━━ Page text

One year after order to exile, founder leaves Bose monastery

One year after order to exile, founder leaves Bose monastery

Enzo Bianchi, founder and former prior of the ecumenical Monastery of Bose, pictured at the Vatican Jan. 12, 2019. (Credit: CNS/Vatican Media.)

Italian lay monk Enzo Binachi, founder of a popular ecumenical monastery who was ordered to leave last year as a result of internal tensions within the community, has finally moved out and is now living on the outskirts of Turin.

ROME – Italian lay monk Enzo Bianchi, founder of a popular ecumenical monastery who was ordered to leave last year as a result of internal tensions within the community, has finally moved out, over a year after the request was first made.

In a June 7 post to Twitter, Bianchi, who usually sends a daily tweet with a bible passage or short reflection but who has failed to do so in recent days, announced the move, telling his followers that “for a few days I was silent, and I did not send you the thoughts that emerged in my heart, but a tiring, suffering move prevented me.”

“For us old people, migrating is an unthinkable strain, because we are preparing for the final exodus, not to change house or land,” he said.

Speaking to Crux, Bianchi said he has moved to the outskirts of Turin, “halfway up the hill,” where he lives alone.

━━━━
━━ Dataset excerpts

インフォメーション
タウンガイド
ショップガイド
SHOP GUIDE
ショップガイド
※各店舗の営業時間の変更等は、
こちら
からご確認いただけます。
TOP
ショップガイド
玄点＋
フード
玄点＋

━━━━
━━ Dataset excerpts

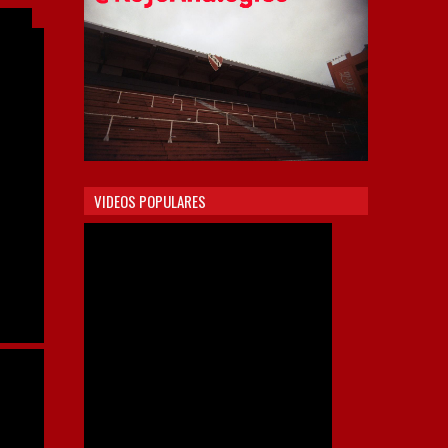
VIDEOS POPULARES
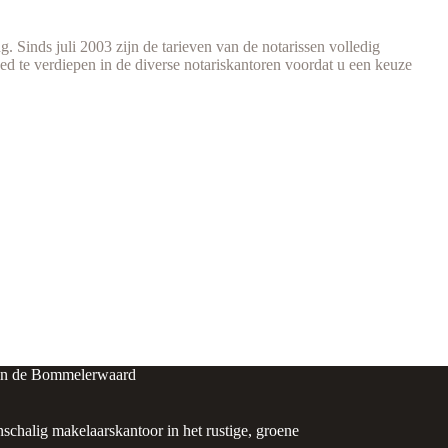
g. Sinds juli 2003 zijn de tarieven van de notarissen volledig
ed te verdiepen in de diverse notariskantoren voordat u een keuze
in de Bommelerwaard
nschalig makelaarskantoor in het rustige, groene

━━━━
━━ Dataset excerpts

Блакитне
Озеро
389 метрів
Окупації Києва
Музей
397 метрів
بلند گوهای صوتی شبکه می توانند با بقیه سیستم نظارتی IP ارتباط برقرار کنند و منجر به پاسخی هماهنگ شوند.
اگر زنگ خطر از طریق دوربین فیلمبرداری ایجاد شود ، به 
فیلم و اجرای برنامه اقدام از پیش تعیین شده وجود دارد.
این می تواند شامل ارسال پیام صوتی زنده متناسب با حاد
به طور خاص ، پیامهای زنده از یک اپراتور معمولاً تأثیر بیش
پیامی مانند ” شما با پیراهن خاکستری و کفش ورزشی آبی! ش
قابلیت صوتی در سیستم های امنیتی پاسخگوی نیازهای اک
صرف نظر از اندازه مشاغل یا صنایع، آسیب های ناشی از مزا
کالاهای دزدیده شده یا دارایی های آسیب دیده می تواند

━━━━

**Assignment A**
In the article about Enzo Bianchi leaving Bose, could you reproduce the passage starting at "ROME – Italian" and ending at "was first made."?
**Assignment B**
Which places are named in the article about Enzo Bianchi leaving Bose?
**Assignment C**
In the article about Enzo Bianchi leaving Bose, where did Bianchi post his announcement of the move?

**Exercise solution A**
ROME – Italian lay monk Enzo Bianchi, founder of a popular ecumenical monastery who was ordered to leave last year as a result of internal tensions within the community, has finally moved out, over a year after the request was first made.

**Exercise solution B**
- Bose (the Monastery of Bose)
- the Vatican
- Turin
- Rome

**Exercise solution C**
On Twitter, in a June 7 post.